Task description: Copy the text of all the material below word for word, leaving out the pictures.

Material provided:
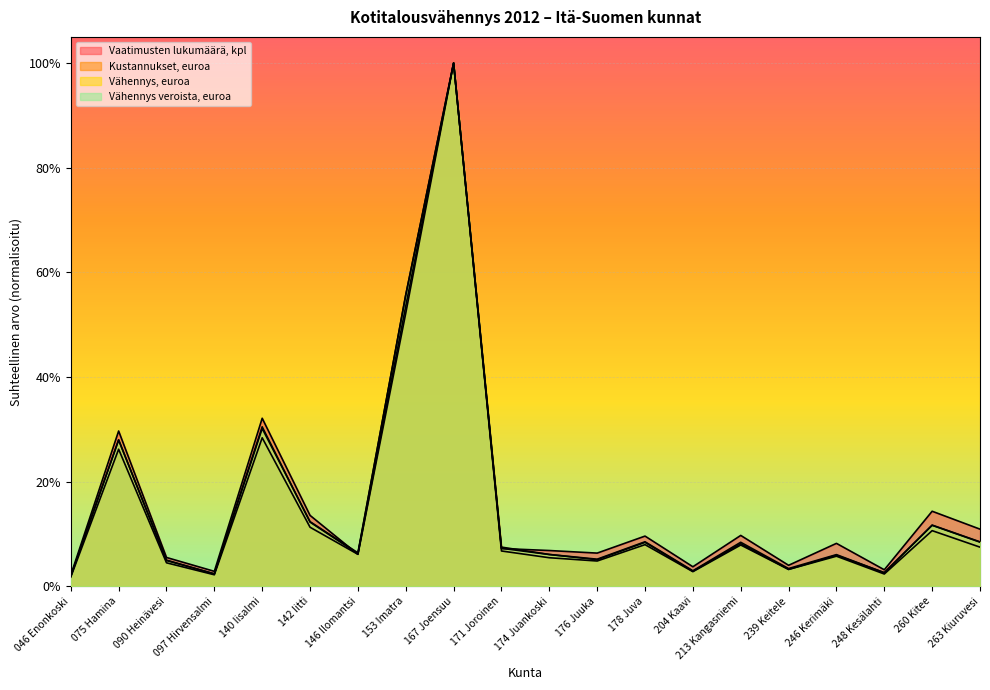

Between 075 Hamina and 239 Keitele, which series saw the biggest shift?

Vaatimusten lukumäärä, kpl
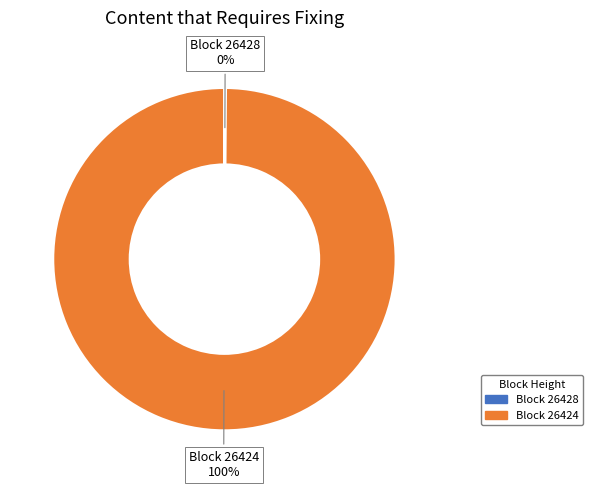

Does any single category account for the majority?

Yes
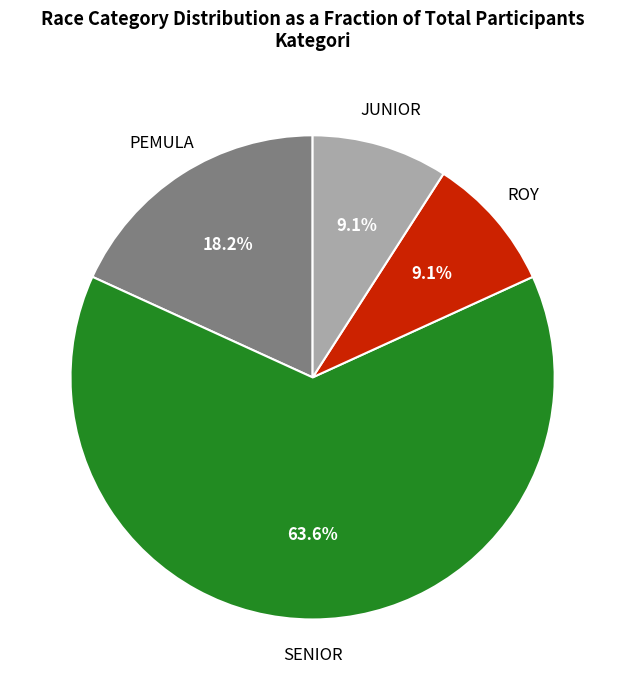

To the nearest percent, what is the average slice percentage?

25%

Written response:
Between 075 Hamina and 239 Keitele, which series saw the biggest shift?

Vaatimusten lukumäärä, kpl

Does any single category account for the majority?

Yes

To the nearest percent, what is the average slice percentage?

25%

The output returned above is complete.